Zarzuty spowodowania wypadku ze skutkiem śmiertelnym i ucieczki z miejsca zdarzenia usłyszał 35-letni kierowca, który śmiertelnie potrącił 29-latka koło Słupska. Mężczyzna zmarł po przewiezieniu do szpitala.
Do zdarzenia doszło w poniedziałek na drodze między Wielką Wsią i Główczycami. 35-letni kierowca w wydychanym powietrzu miał pół promila. Mężczyzna miał najechać autem dostawczym na grupę 4 osób, ale 3 z nich zdążyły uciec w ostatniej chwili.

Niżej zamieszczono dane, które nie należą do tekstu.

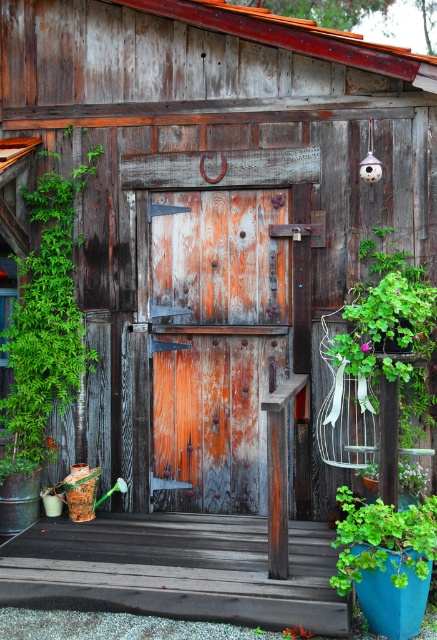
Can you confirm if dark brown wood porch at center is positioned below green leafy plant at center?

Incorrect, dark brown wood porch at center is not positioned below green leafy plant at center.

I want to click on dark brown wood porch at center, so click(x=176, y=570).

This screenshot has height=640, width=437. I want to click on dark brown wood porch at center, so click(x=176, y=570).

Can you confirm if weathered wood door at center is positioned below green leafy plant at center?

No, weathered wood door at center is not below green leafy plant at center.

Does weathered wood door at center have a smaller size compared to green leafy plant at center?

Incorrect, weathered wood door at center is not smaller in size than green leafy plant at center.

The image size is (437, 640). What are the coordinates of `weathered wood door at center` in the screenshot? It's located at (215, 342).

At what (x,y) coordinates should I click in order to perform the action: click on weathered wood door at center. Please return your answer as a coordinate pair (x, y). The width and height of the screenshot is (437, 640). Looking at the image, I should click on (215, 342).

Can you confirm if dark brown wood porch at center is positioned to the right of green leafy plant at right?

Incorrect, dark brown wood porch at center is not on the right side of green leafy plant at right.

Can you confirm if dark brown wood porch at center is bigger than green leafy plant at right?

Result: No, dark brown wood porch at center is not bigger than green leafy plant at right.

Which is behind, point (305, 524) or point (403, 390)?

Positioned behind is point (305, 524).

Locate an element on the screen. This screenshot has height=640, width=437. dark brown wood porch at center is located at coordinates (176, 570).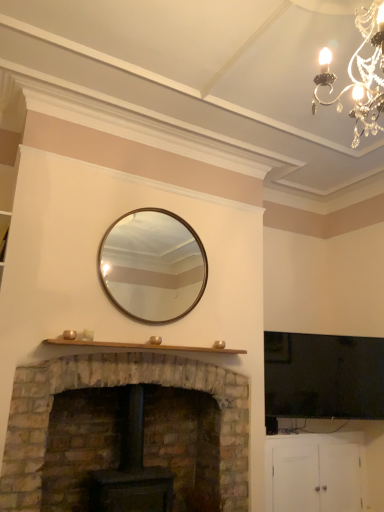
Question: Is silver metallic mirror at center taller or shorter than rustic stone fireplace at lower left?

Choices:
 (A) short
 (B) tall

Answer: (A)

Question: Considering the positions of silver metallic mirror at center and rustic stone fireplace at lower left in the image, is silver metallic mirror at center wider or thinner than rustic stone fireplace at lower left?

Choices:
 (A) wide
 (B) thin

Answer: (B)

Question: Considering the real-world distances, which object is closest to the silver metallic mirror at center?

Choices:
 (A) white matte cabinet at lower right
 (B) crystal chandelier at upper right
 (C) rustic stone fireplace at lower left

Answer: (C)

Question: Estimate the real-world distances between objects in this image. Which object is farther from the rustic stone fireplace at lower left?

Choices:
 (A) crystal chandelier at upper right
 (B) white matte cabinet at lower right
 (C) silver metallic mirror at center

Answer: (A)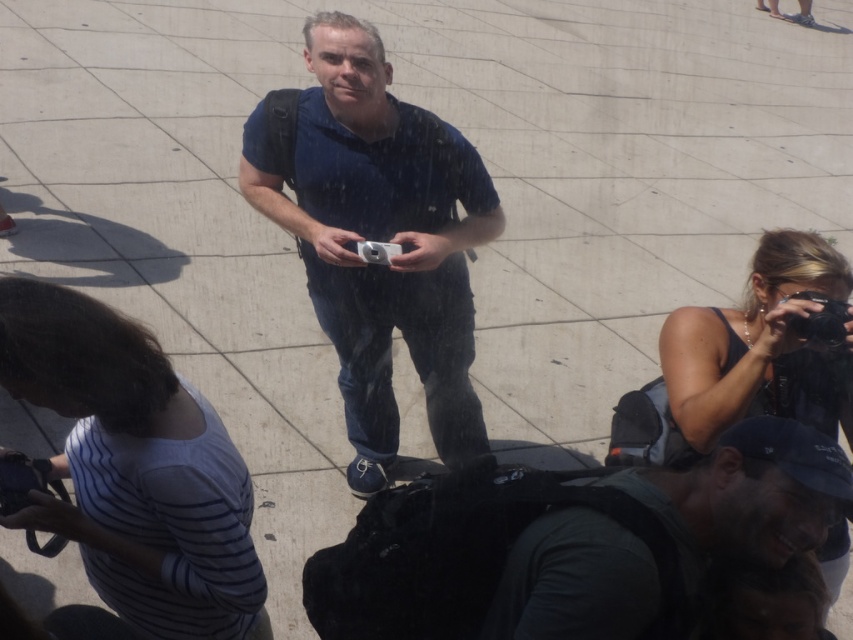
Can you confirm if dark green fabric backpack at lower center is smaller than black rubber camera at upper right?

No, dark green fabric backpack at lower center is not smaller than black rubber camera at upper right.

Who is lower down, dark green fabric backpack at lower center or black rubber camera at upper right?

dark green fabric backpack at lower center is lower down.

Is point (827, 492) farther from viewer compared to point (817, 324)?

No, it is in front of (817, 324).

I want to click on dark green fabric backpack at lower center, so click(747, 493).

Is white striped shirt at lower left above black rubber camera at upper right?

No.

Who is higher up, white striped shirt at lower left or black rubber camera at upper right?

black rubber camera at upper right is above.

Between point (59, 355) and point (811, 326), which one is positioned in front?

Point (59, 355) is in front.

Locate an element on the screen. The image size is (853, 640). white striped shirt at lower left is located at coordinates (135, 468).

Is blue cotton shirt at center behind silver metallic camera at center?

No, blue cotton shirt at center is in front of silver metallic camera at center.

I want to click on blue cotton shirt at center, so click(380, 240).

Does point (440, 305) lie behind point (360, 253)?

Yes, it is.

Identify the location of blue cotton shirt at center. This screenshot has height=640, width=853. (x=380, y=240).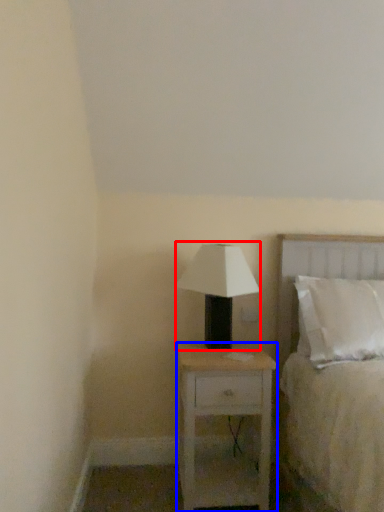
Question: Which object is further to the camera taking this photo, table lamp (highlighted by a red box) or nightstand (highlighted by a blue box)?

Choices:
 (A) table lamp
 (B) nightstand

Answer: (A)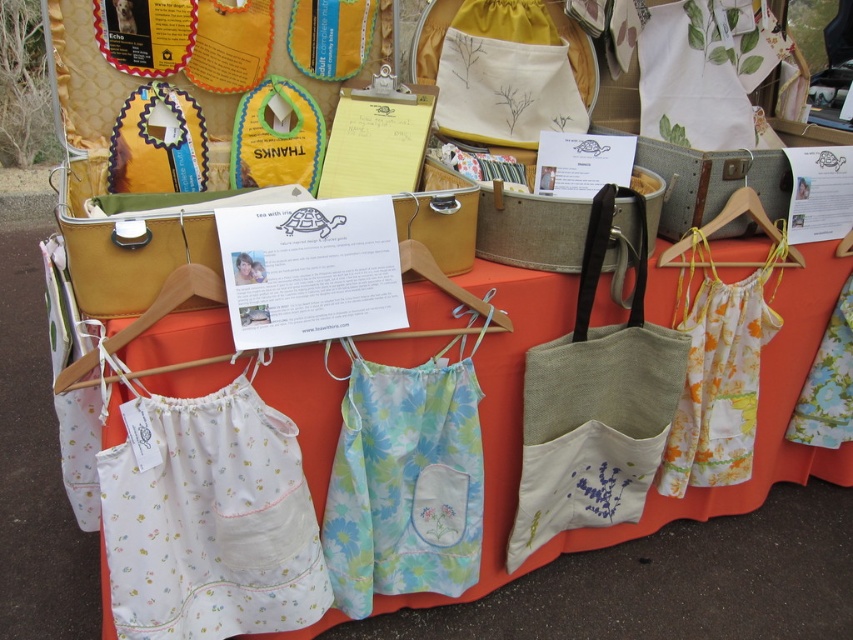
Question: Is white cotton apron at lower left thinner than natural linen tote at center?

Choices:
 (A) yes
 (B) no

Answer: (A)

Question: Is white cotton apron at lower left positioned before natural linen tote at center?

Choices:
 (A) no
 (B) yes

Answer: (B)

Question: Which point is closer to the camera taking this photo?

Choices:
 (A) (292, 436)
 (B) (668, 360)

Answer: (A)

Question: Does white cotton apron at lower left lie behind natural linen tote at center?

Choices:
 (A) yes
 (B) no

Answer: (B)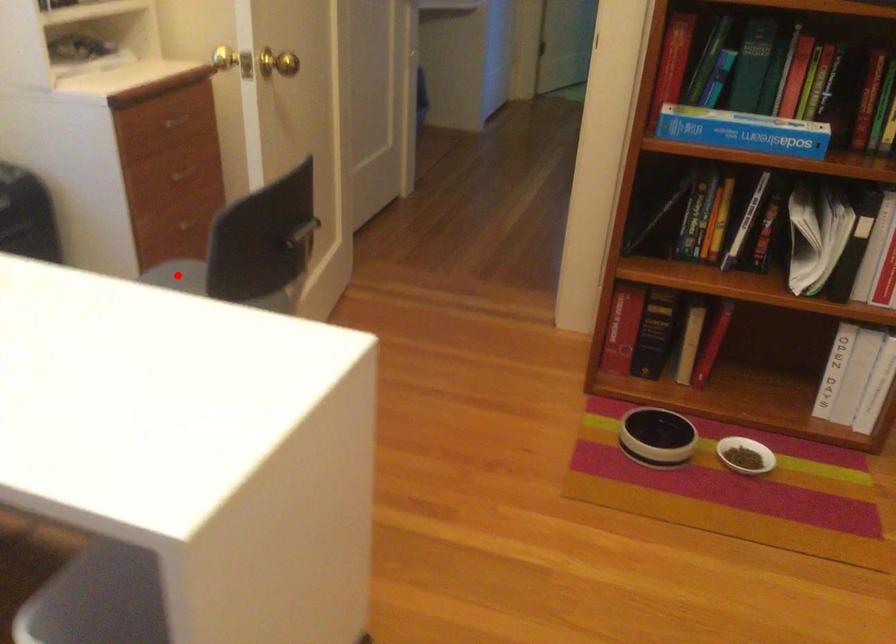
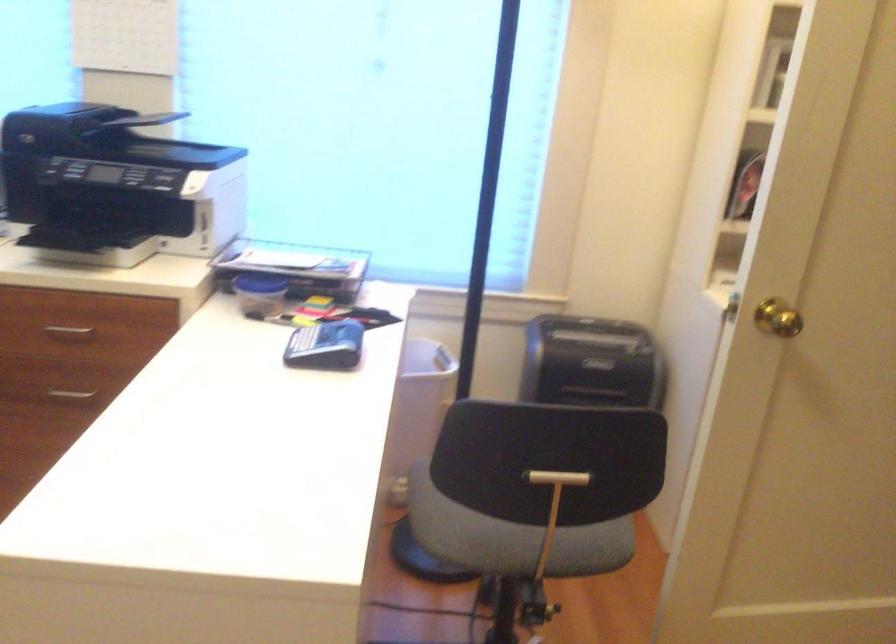
Question: I am providing you with two images of the same scene from different viewpoints. A red point is marked on the first image. At the location where the point appears in image 1, is it still visible in image 2?

Choices:
 (A) Yes
 (B) No

Answer: (B)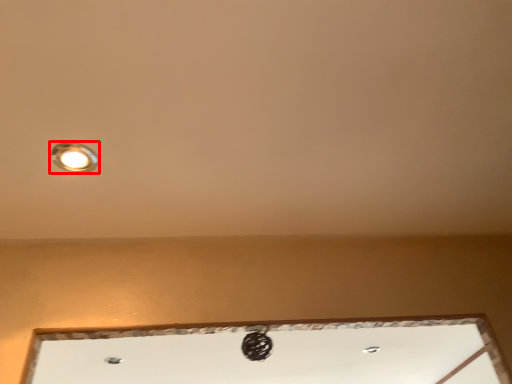
Question: Considering the relative positions of lamp (annotated by the red box) and window in the image provided, where is lamp (annotated by the red box) located with respect to the staircase?

Choices:
 (A) right
 (B) left

Answer: (B)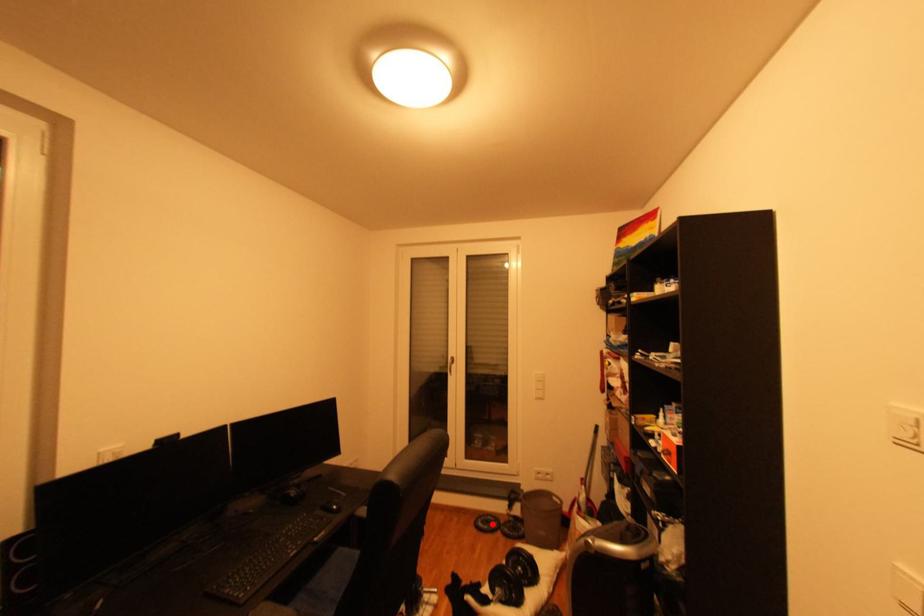
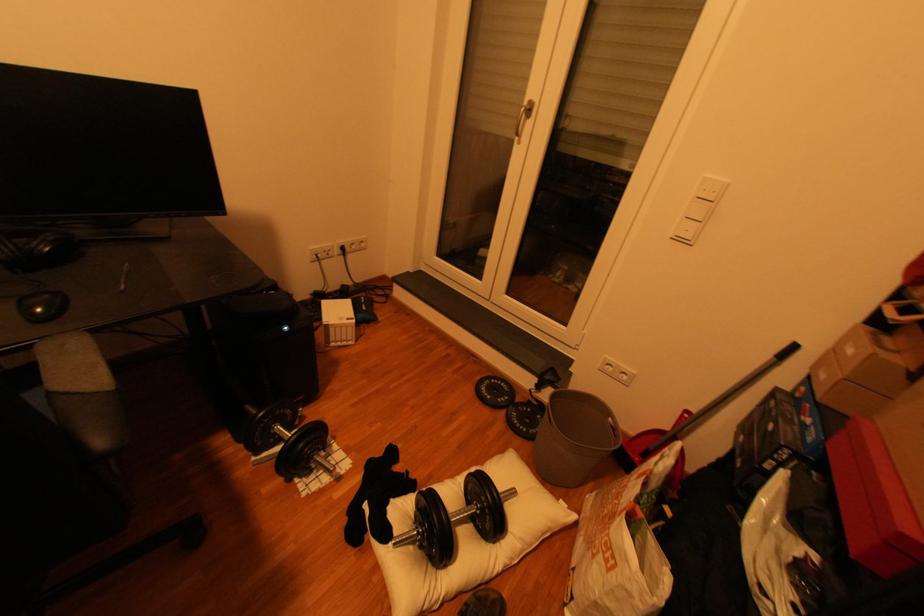
Question: I am providing you with two images of the same scene from different viewpoints. Image1 has a red point marked. In image2, the corresponding 3D location appears at what relative position? Reply with the corresponding letter.

Choices:
 (A) Closer
 (B) Farther

Answer: (A)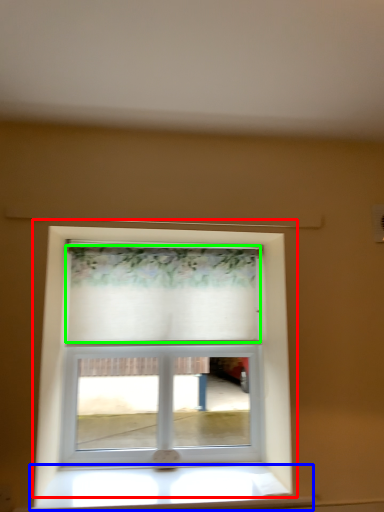
Question: Which object is the farthest from window (highlighted by a red box)? Choose among these: window sill (highlighted by a blue box) or curtain (highlighted by a green box).

Choices:
 (A) window sill
 (B) curtain

Answer: (A)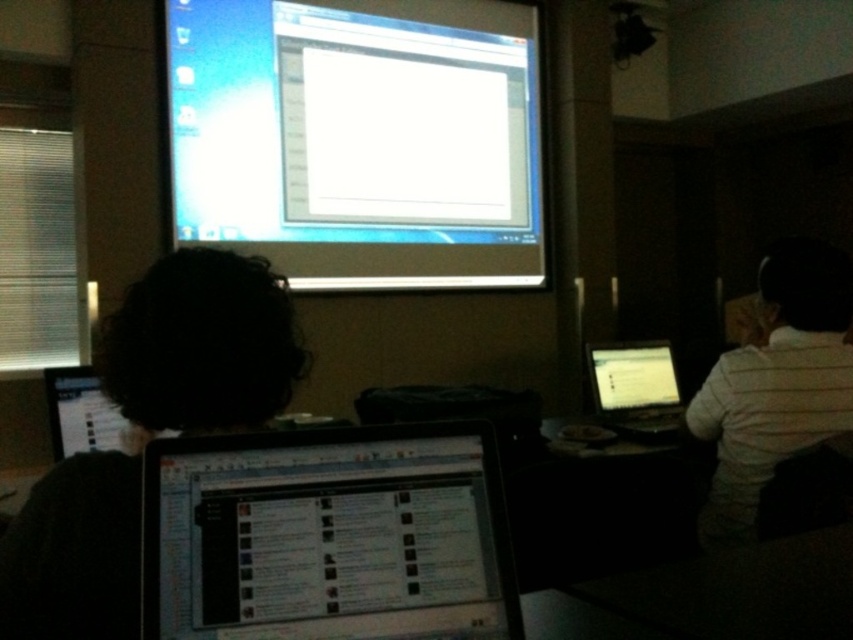
Question: Considering the relative positions of white glossy projector screen at upper center and white striped shirt at right in the image provided, where is white glossy projector screen at upper center located with respect to white striped shirt at right?

Choices:
 (A) left
 (B) right

Answer: (A)

Question: Which of the following is the closest to the observer?

Choices:
 (A) matte black laptop at center
 (B) black matte hair at center
 (C) black glossy laptop at right

Answer: (A)

Question: Estimate the real-world distances between objects in this image. Which object is closer to the matte black laptop at center?

Choices:
 (A) white striped shirt at right
 (B) black matte hair at center
 (C) white glossy projector screen at upper center

Answer: (B)

Question: From the image, what is the correct spatial relationship of white striped shirt at right in relation to black glossy laptop at right?

Choices:
 (A) above
 (B) below

Answer: (A)

Question: Is white glossy projector screen at upper center below matte black laptop at center?

Choices:
 (A) no
 (B) yes

Answer: (A)

Question: Estimate the real-world distances between objects in this image. Which object is closer to the white striped shirt at right?

Choices:
 (A) matte black laptop at center
 (B) black glossy laptop at right

Answer: (B)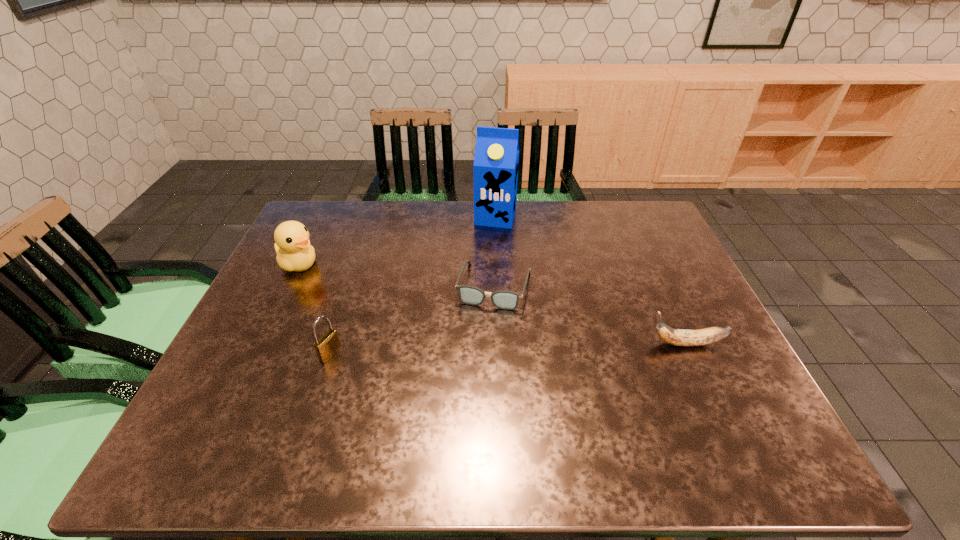
Image resolution: width=960 pixels, height=540 pixels. I want to click on unoccupied area between the spectacles and the tallest object, so click(x=495, y=251).

Locate an element on the screen. The image size is (960, 540). empty space that is in between the farthest object and the rightmost object is located at coordinates (591, 280).

Choose which object is the nearest neighbor to the fourth object from right to left. Please provide its 2D coordinates. Your answer should be formatted as a tuple, i.e. [(x, y)], where the tuple contains the x and y coordinates of a point satisfying the conditions above.

[(292, 245)]

The image size is (960, 540). I want to click on object that can be found as the third closest to the tallest object, so click(x=680, y=337).

Where is `vacant position in the image that satisfies the following two spatial constraints: 1. on the front side of the duck; 2. on the right side of the shortest object`? The height and width of the screenshot is (540, 960). vacant position in the image that satisfies the following two spatial constraints: 1. on the front side of the duck; 2. on the right side of the shortest object is located at coordinates (288, 286).

The width and height of the screenshot is (960, 540). Find the location of `free spot that satisfies the following two spatial constraints: 1. on the front side of the carton; 2. on the peel of the banana`. free spot that satisfies the following two spatial constraints: 1. on the front side of the carton; 2. on the peel of the banana is located at coordinates (501, 343).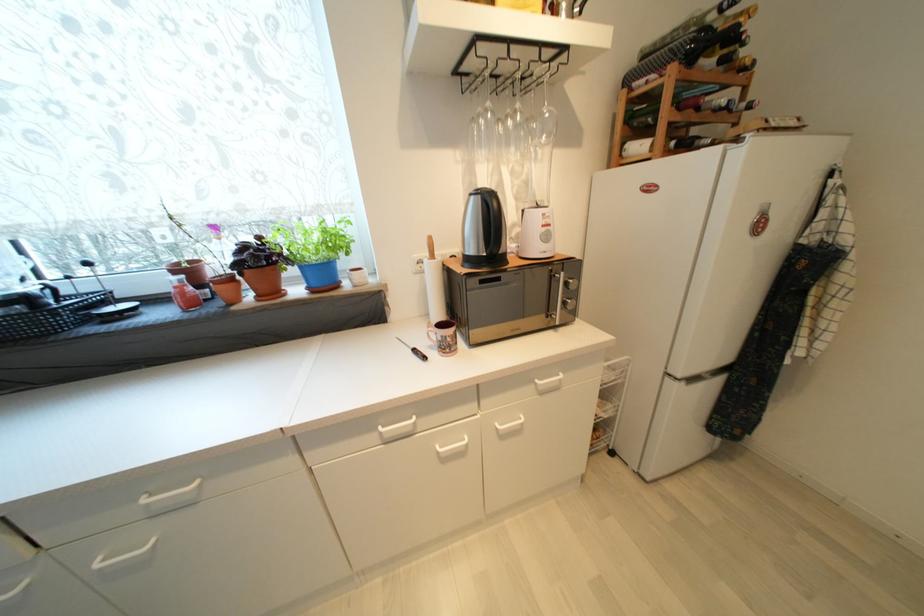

ODDALIŁ SIĘ Z MIEJSCA ZDARZENIA
– W tej chwili realizowane są czynności procesowe z udziałem 35-latka, już w charakterze podejrzanego. Z tych ustaleń, które mamy na chwilę obecną wynika, że pan od początku wiedział do czego doszło i oddalił się z miejsca zdarzenia – mówi Radiu Gdańsk Piotr Nierebiński, prokurator rejonowy w Słupsku.
35-letniemu kierowcy pobrano krew do badania na zawartość alkoholu oraz substancji psychoaktywnych. Wyniki będą za kilka dni.
NAWET DO 12 LAT WIĘZIENIA Jeszcze w środę słupska prokuratura ma zdecydować, czy będzie wnioskować o areszt dla podejrzanego. 35-letniemu kierowcy grozi do 12 lat więzienia.